» **Aim of the task**
Below are the entries. Transcribe exactly the lines from the one with "3: (560, 365)" through the one with "28: (571, 355)", ends included, and leave out all others.

*** Begin section ***

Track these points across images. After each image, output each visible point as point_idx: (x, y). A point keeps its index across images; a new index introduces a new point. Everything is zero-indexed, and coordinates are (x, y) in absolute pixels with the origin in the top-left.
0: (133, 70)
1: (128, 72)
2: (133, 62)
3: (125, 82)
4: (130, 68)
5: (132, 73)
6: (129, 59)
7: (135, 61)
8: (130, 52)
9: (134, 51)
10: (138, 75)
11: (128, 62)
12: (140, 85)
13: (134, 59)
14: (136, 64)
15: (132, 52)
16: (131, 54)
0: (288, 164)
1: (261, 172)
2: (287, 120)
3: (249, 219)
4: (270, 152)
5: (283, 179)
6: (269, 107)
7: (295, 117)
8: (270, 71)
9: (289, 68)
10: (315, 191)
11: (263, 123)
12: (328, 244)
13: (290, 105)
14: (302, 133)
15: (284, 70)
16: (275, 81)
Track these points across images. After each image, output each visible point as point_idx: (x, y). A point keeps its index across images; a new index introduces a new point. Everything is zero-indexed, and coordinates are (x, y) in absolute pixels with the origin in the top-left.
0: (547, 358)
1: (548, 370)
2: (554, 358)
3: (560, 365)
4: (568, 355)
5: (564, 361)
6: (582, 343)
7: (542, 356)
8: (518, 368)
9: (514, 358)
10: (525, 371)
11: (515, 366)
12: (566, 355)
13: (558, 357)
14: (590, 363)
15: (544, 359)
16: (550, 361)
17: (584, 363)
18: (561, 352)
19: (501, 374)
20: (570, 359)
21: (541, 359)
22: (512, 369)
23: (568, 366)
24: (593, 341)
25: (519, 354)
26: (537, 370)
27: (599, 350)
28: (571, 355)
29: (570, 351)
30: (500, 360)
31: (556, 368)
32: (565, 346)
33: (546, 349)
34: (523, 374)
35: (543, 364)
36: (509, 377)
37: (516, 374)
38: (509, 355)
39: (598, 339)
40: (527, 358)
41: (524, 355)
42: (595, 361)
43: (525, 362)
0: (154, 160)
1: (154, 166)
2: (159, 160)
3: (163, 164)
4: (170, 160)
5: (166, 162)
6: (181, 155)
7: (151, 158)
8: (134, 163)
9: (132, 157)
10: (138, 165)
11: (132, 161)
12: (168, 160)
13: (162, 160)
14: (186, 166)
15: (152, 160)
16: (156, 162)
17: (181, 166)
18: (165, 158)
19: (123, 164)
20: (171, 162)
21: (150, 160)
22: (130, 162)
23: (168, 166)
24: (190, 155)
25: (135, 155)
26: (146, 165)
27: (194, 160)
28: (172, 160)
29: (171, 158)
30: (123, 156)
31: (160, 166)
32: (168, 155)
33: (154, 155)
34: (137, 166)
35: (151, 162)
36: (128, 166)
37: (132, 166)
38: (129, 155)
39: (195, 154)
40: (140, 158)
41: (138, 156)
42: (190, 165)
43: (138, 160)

*** End section ***

» **Answer box**
3: (560, 365)
4: (568, 355)
5: (564, 361)
6: (582, 343)
7: (542, 356)
8: (518, 368)
9: (514, 358)
10: (525, 371)
11: (515, 366)
12: (566, 355)
13: (558, 357)
14: (590, 363)
15: (544, 359)
16: (550, 361)
17: (584, 363)
18: (561, 352)
19: (501, 374)
20: (570, 359)
21: (541, 359)
22: (512, 369)
23: (568, 366)
24: (593, 341)
25: (519, 354)
26: (537, 370)
27: (599, 350)
28: (571, 355)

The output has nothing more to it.